> [WHAT THE EXERCISE ASKS]: Swap "scientific name" for "binomial name" in the data from the line with "phylum: Arthropoda" through the end, and return only those lines with nothing else changed.

> [SOURCE DATA]:

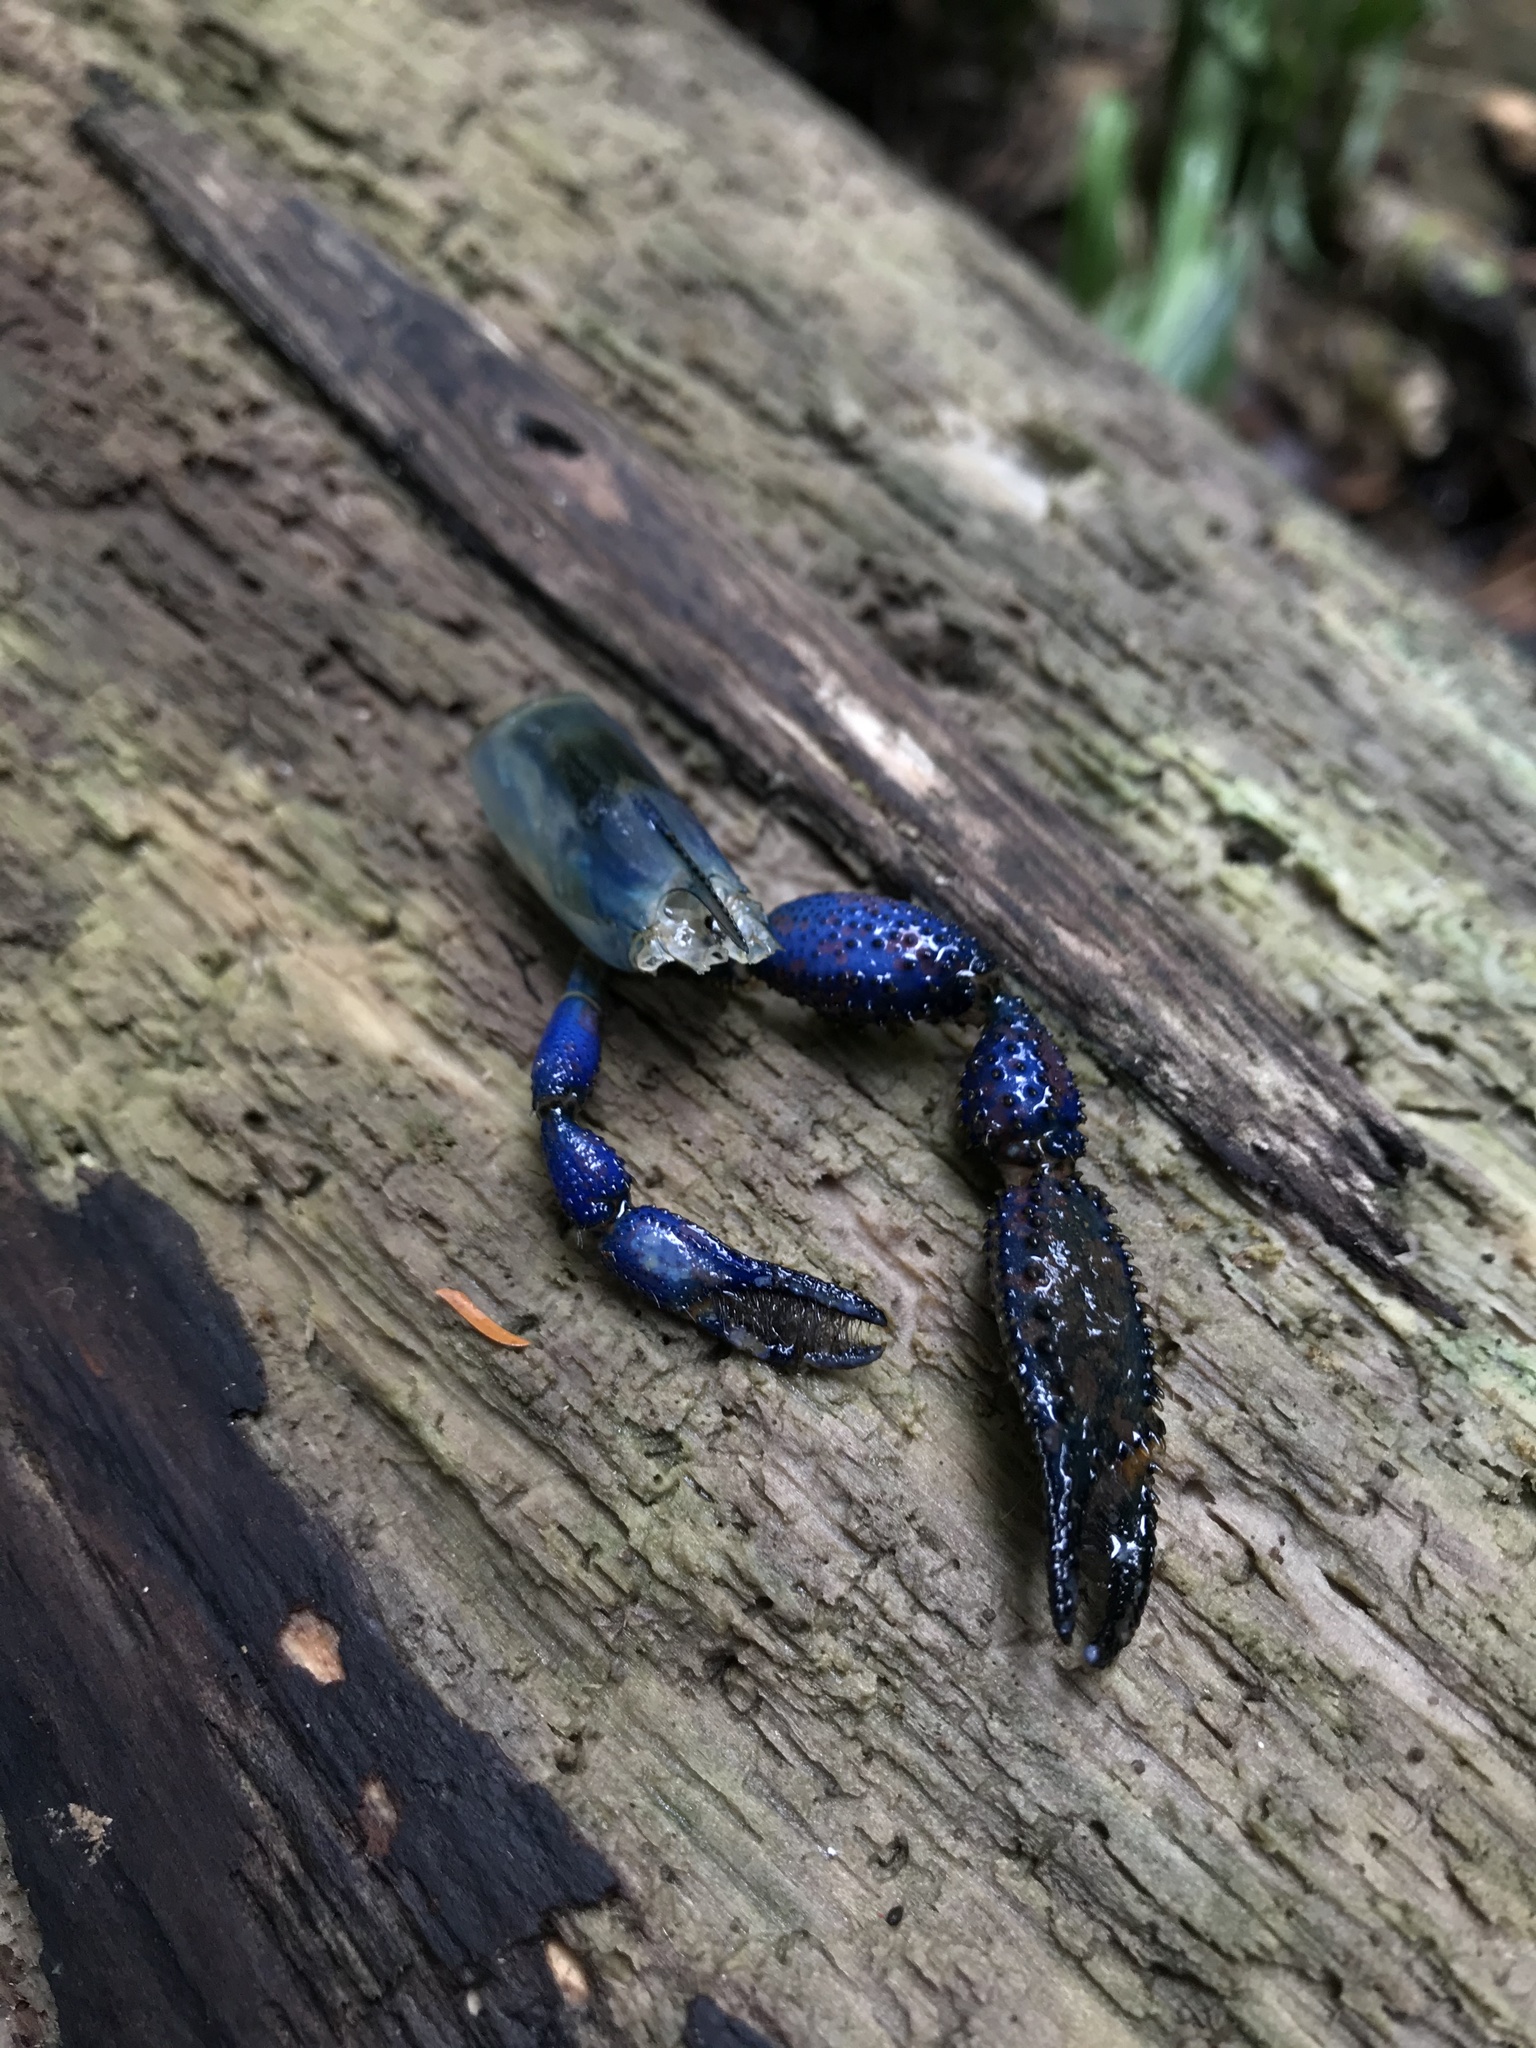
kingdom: Animalia
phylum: Arthropoda
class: Malacostraca
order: Decapoda
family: Palaemonidae
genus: Macrobrachium
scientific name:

> [COMPLETE ANSWER]:
phylum: Arthropoda
class: Malacostraca
order: Decapoda
family: Palaemonidae
genus: Macrobrachium
binomial name:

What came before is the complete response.